[Part of a data file]
--

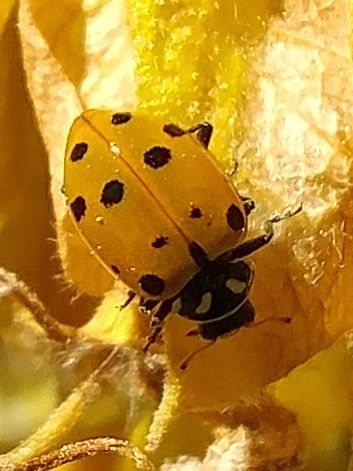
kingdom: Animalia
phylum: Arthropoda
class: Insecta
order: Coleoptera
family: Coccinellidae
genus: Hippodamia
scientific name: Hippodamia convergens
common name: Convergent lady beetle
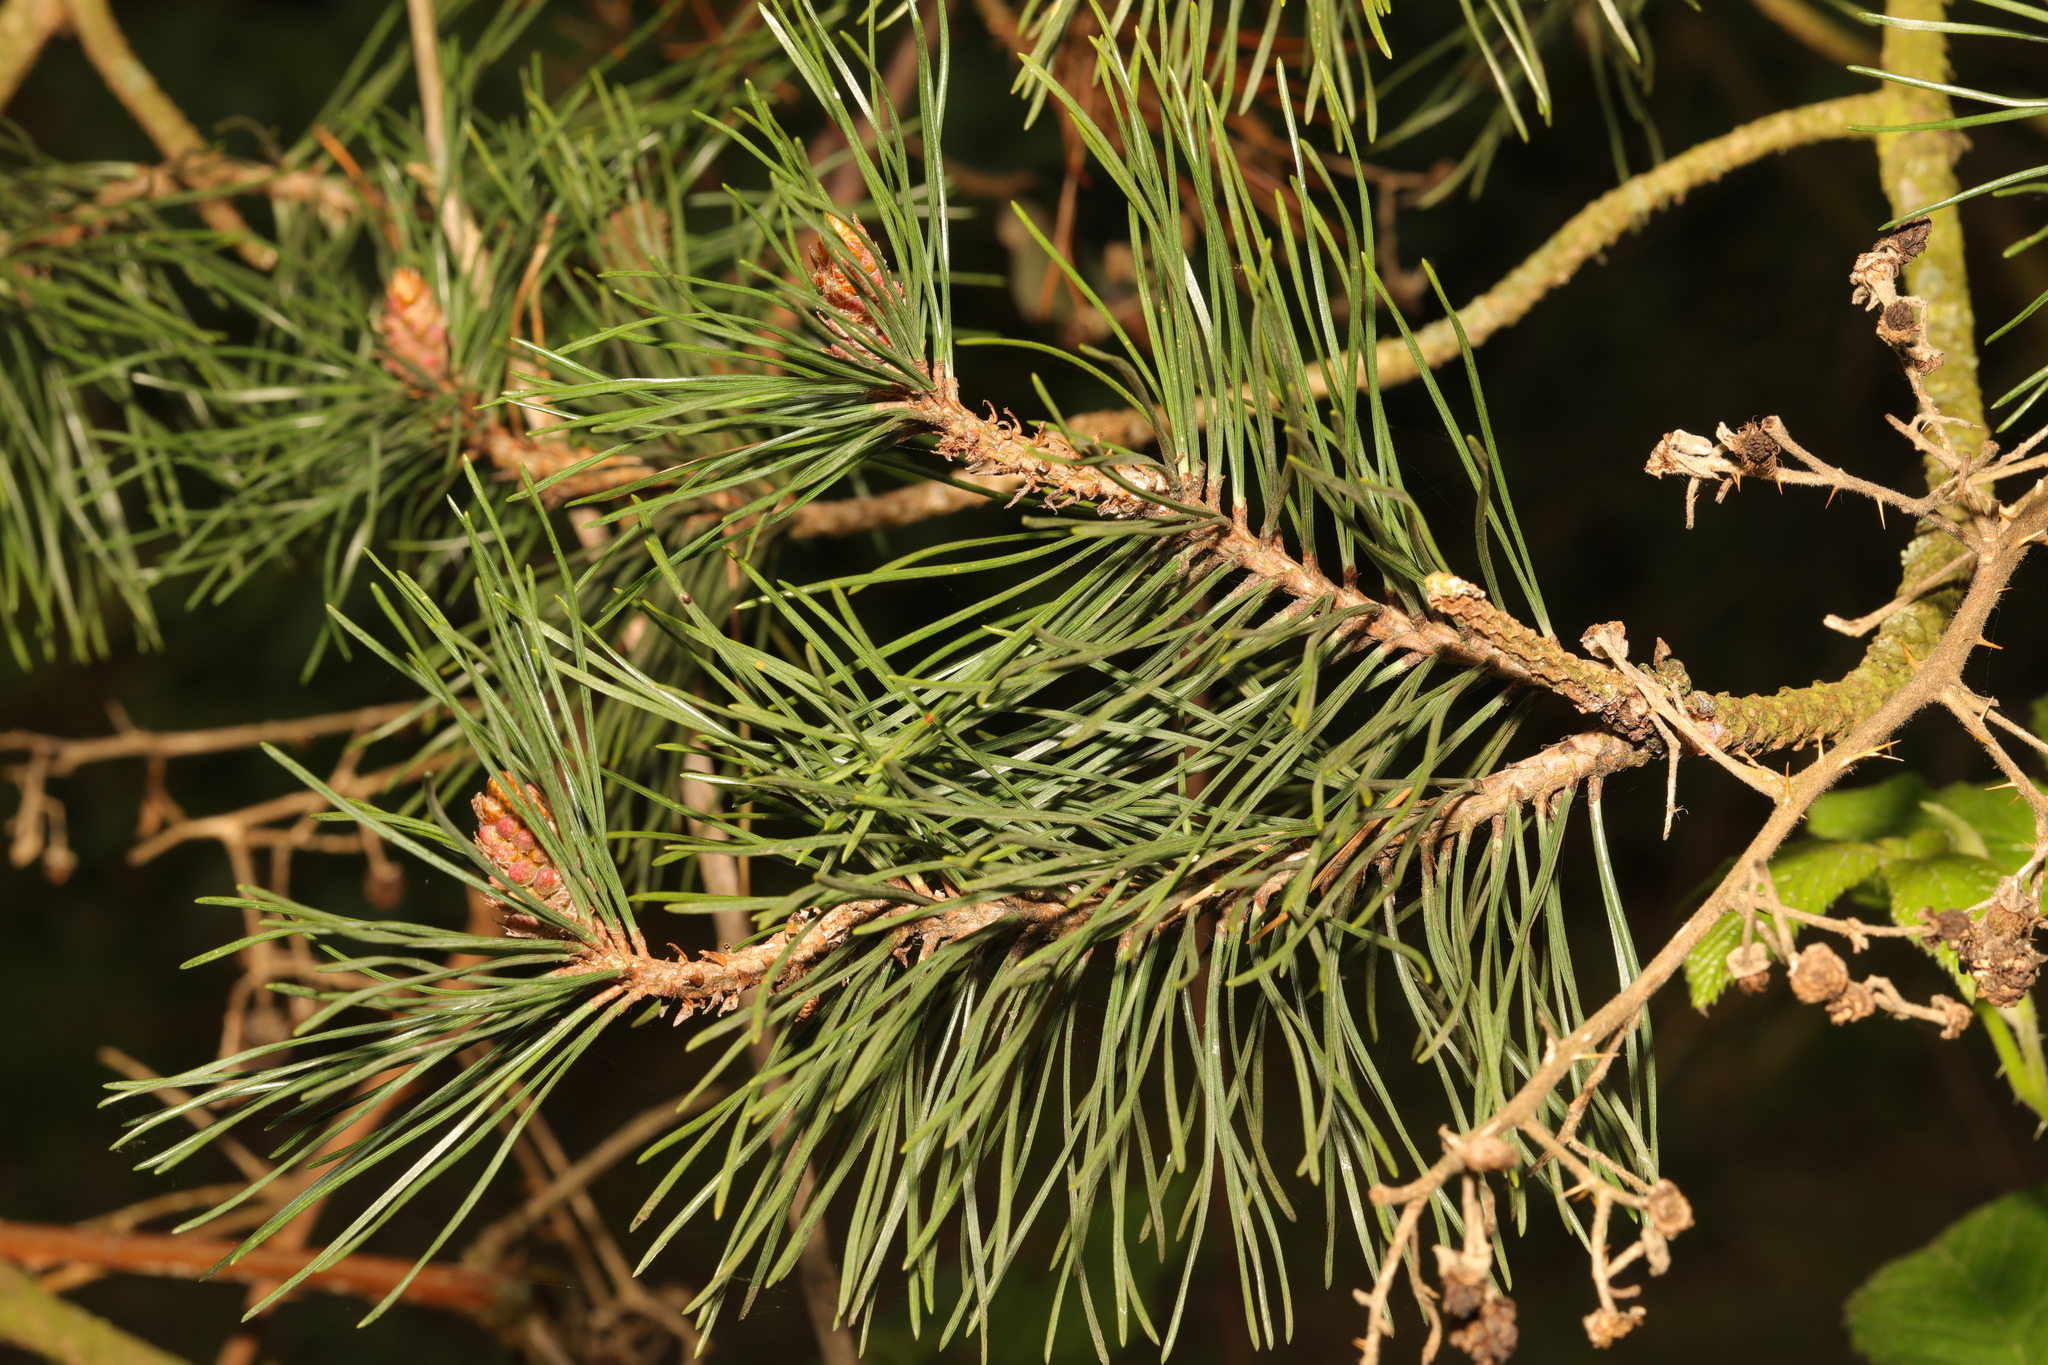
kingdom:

--

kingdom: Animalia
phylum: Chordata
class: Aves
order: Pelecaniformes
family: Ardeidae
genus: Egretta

--

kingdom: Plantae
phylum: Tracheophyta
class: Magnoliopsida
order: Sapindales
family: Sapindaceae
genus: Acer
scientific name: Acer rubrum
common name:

--

▶ [PROBLEM DESCRIPTION]: Find every line in the material that contains the string "name" and copy each of those lines. Case counts, so a match must have the same capital and small letters.

▶ [EXERCISE SOLUTION]:
scientific name: Hippodamia convergens
common name: Convergent lady beetle
scientific name: Acer rubrum
common name:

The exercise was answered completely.